Written task » Turn the lines below into a JSON list of strings, with one string per line and blank lines omitted.
--
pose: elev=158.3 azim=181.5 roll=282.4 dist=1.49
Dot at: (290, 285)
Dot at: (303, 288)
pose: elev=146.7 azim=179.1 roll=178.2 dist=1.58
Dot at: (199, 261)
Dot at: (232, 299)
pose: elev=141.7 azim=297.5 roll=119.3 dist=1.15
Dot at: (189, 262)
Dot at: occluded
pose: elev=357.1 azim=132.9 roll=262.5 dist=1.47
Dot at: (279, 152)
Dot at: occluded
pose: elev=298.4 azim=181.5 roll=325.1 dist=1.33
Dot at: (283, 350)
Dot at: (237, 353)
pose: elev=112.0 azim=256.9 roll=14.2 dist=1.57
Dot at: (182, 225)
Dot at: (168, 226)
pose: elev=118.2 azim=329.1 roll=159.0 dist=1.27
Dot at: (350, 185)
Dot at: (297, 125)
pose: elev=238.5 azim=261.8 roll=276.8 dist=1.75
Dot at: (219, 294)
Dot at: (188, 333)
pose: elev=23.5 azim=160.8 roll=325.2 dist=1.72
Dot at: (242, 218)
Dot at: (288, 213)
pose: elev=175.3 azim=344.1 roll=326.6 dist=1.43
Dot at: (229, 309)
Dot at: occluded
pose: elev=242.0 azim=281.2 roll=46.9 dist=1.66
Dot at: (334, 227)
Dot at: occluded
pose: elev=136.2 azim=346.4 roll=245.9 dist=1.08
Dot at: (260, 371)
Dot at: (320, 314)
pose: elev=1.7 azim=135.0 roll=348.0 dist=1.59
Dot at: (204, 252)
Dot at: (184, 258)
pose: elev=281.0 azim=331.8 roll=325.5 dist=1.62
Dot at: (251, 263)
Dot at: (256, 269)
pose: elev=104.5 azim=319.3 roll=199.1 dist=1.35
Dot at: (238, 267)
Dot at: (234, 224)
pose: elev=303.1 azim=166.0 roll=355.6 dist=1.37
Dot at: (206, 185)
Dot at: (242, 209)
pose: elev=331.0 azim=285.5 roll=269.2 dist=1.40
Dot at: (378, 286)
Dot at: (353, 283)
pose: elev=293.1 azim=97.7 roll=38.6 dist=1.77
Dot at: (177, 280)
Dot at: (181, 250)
--
Expected answer »
[
  "pose: elev=158.3 azim=181.5 roll=282.4 dist=1.49",
  "Dot at: (290, 285)",
  "Dot at: (303, 288)",
  "pose: elev=146.7 azim=179.1 roll=178.2 dist=1.58",
  "Dot at: (199, 261)",
  "Dot at: (232, 299)",
  "pose: elev=141.7 azim=297.5 roll=119.3 dist=1.15",
  "Dot at: (189, 262)",
  "Dot at: occluded",
  "pose: elev=357.1 azim=132.9 roll=262.5 dist=1.47",
  "Dot at: (279, 152)",
  "Dot at: occluded",
  "pose: elev=298.4 azim=181.5 roll=325.1 dist=1.33",
  "Dot at: (283, 350)",
  "Dot at: (237, 353)",
  "pose: elev=112.0 azim=256.9 roll=14.2 dist=1.57",
  "Dot at: (182, 225)",
  "Dot at: (168, 226)",
  "pose: elev=118.2 azim=329.1 roll=159.0 dist=1.27",
  "Dot at: (350, 185)",
  "Dot at: (297, 125)",
  "pose: elev=238.5 azim=261.8 roll=276.8 dist=1.75",
  "Dot at: (219, 294)",
  "Dot at: (188, 333)",
  "pose: elev=23.5 azim=160.8 roll=325.2 dist=1.72",
  "Dot at: (242, 218)",
  "Dot at: (288, 213)",
  "pose: elev=175.3 azim=344.1 roll=326.6 dist=1.43",
  "Dot at: (229, 309)",
  "Dot at: occluded",
  "pose: elev=242.0 azim=281.2 roll=46.9 dist=1.66",
  "Dot at: (334, 227)",
  "Dot at: occluded",
  "pose: elev=136.2 azim=346.4 roll=245.9 dist=1.08",
  "Dot at: (260, 371)",
  "Dot at: (320, 314)",
  "pose: elev=1.7 azim=135.0 roll=348.0 dist=1.59",
  "Dot at: (204, 252)",
  "Dot at: (184, 258)",
  "pose: elev=281.0 azim=331.8 roll=325.5 dist=1.62",
  "Dot at: (251, 263)",
  "Dot at: (256, 269)",
  "pose: elev=104.5 azim=319.3 roll=199.1 dist=1.35",
  "Dot at: (238, 267)",
  "Dot at: (234, 224)",
  "pose: elev=303.1 azim=166.0 roll=355.6 dist=1.37",
  "Dot at: (206, 185)",
  "Dot at: (242, 209)",
  "pose: elev=331.0 azim=285.5 roll=269.2 dist=1.40",
  "Dot at: (378, 286)",
  "Dot at: (353, 283)",
  "pose: elev=293.1 azim=97.7 roll=38.6 dist=1.77",
  "Dot at: (177, 280)",
  "Dot at: (181, 250)"
]